Computer simulation is a widely recognised method for modelling and understanding complex phenomena. In the last decades, a huge community of computational scientists has grown in different fields of research (i.e., in natural, social and computer sciences). Within such a community, scholars often share the same tools, methods, concepts. They sometimes devote their efforts to the challenge of understanding common issues about complexity. In doing so, these scholars are tracing the outline of a cross-disciplinary computational science. Such a progress, which is extensively emerging from many distributed efforts as a kind of collective effervescence, requires to be intensively matched with serious epistemological and methodological reflections. It is widely recognised that time has come to reflect upon epistemological and methodological pre-conditions and consequences of simulation as a research tool.

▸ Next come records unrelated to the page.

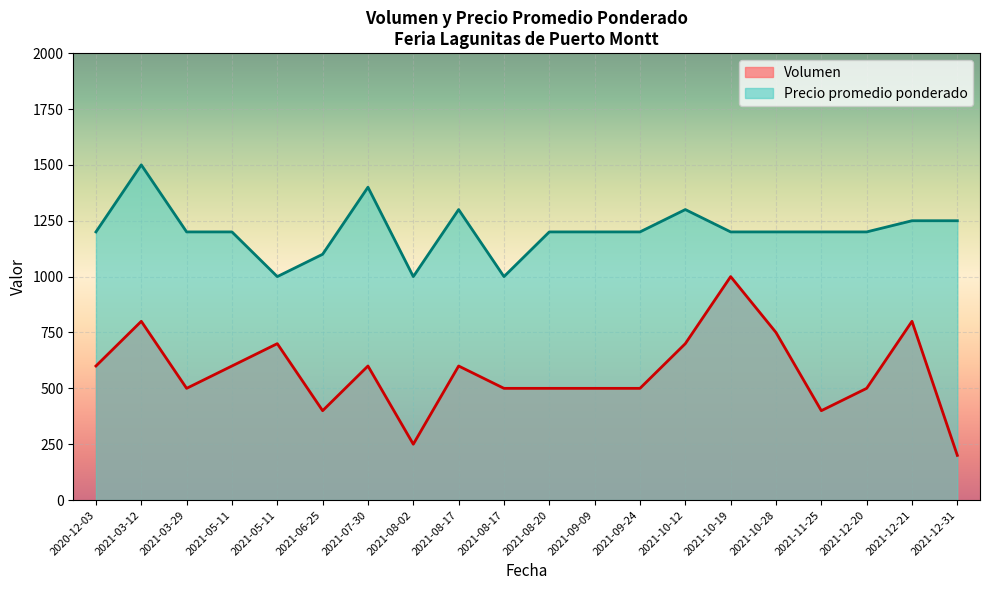

Which series has the widest spread of values?

Volumen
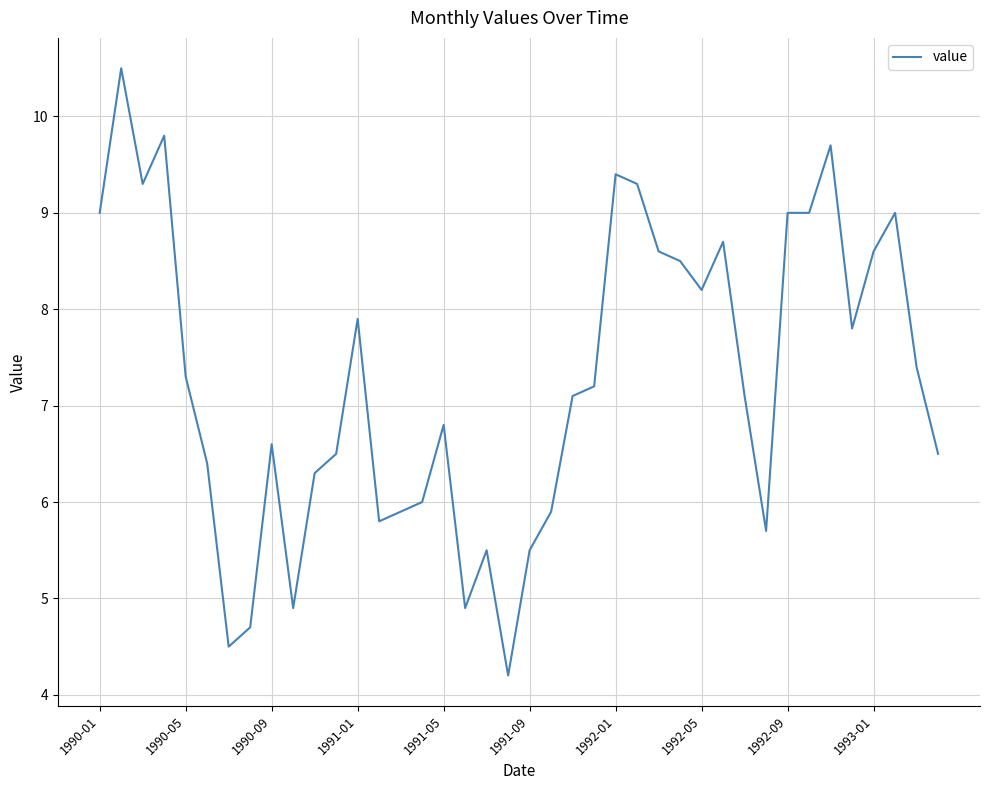

What is the greatest value displayed?

10.5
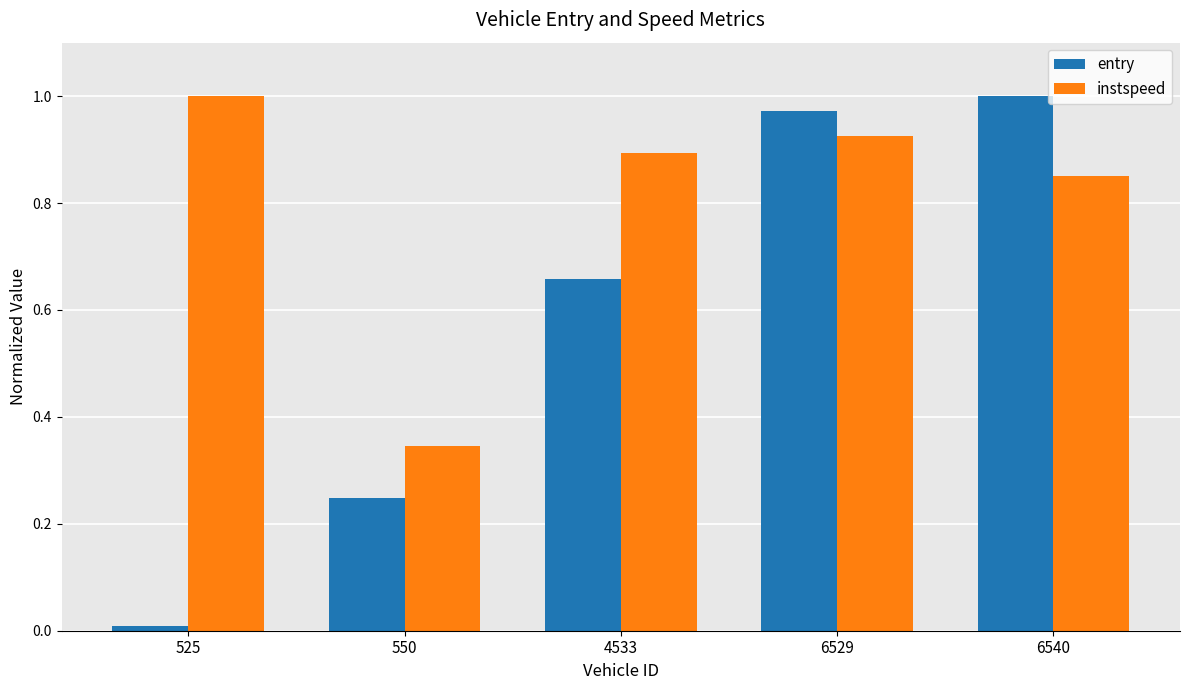

Does the chart contain stacked bars?

No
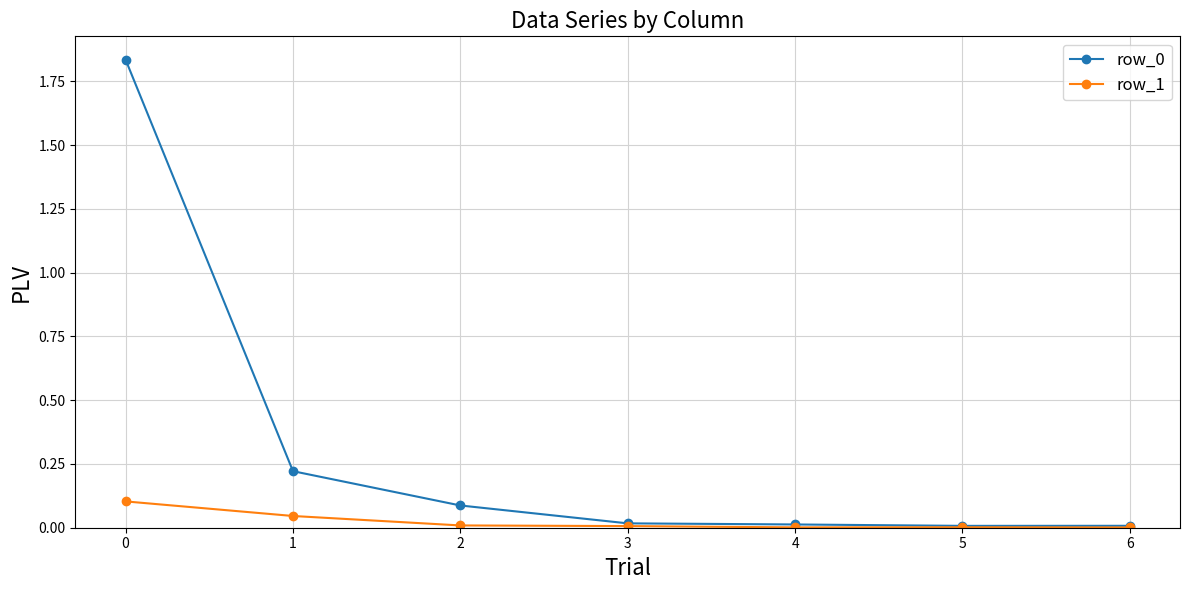

What is the total value across all series at 0?

1.9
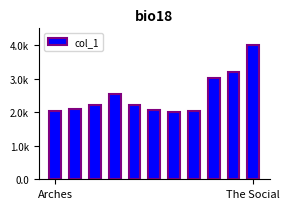

Are the bars horizontal?

No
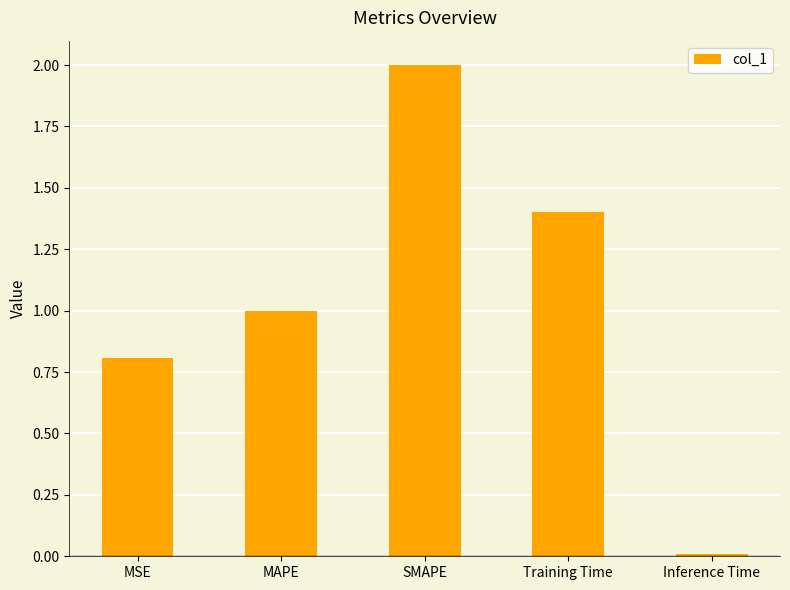

What is the maximum value shown in the chart?

2.0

The first EPOS workshop, organised by Ulrich Frank and Klaus G. Troitzsch at the University of Koblenz in 2004, was a first attempt to bring together natural and social scientists, philosophers and computer scientists, to address such epistemological and methodological issues. Several subjects of discussion were intensively tackled at that time: the link between theory and models, the empirical validation of agent-based models in natural and social sciences, the relation between models and truth, the role of stylized facts, and so forth.

The results of the first edition have been collected by Ulrich Frank and Klaus G. Troitzsch and published, after a further reviewing process, in a special issue on “Epistemological Perspectives on Simulation”, Journal of Artificial Societies and Social Simulation, vol. 8, no. 4, 2005.

This second edition of the workshop aims at reproducing the same positive and constructive atmosphere which permeated the first edition in Koblenz.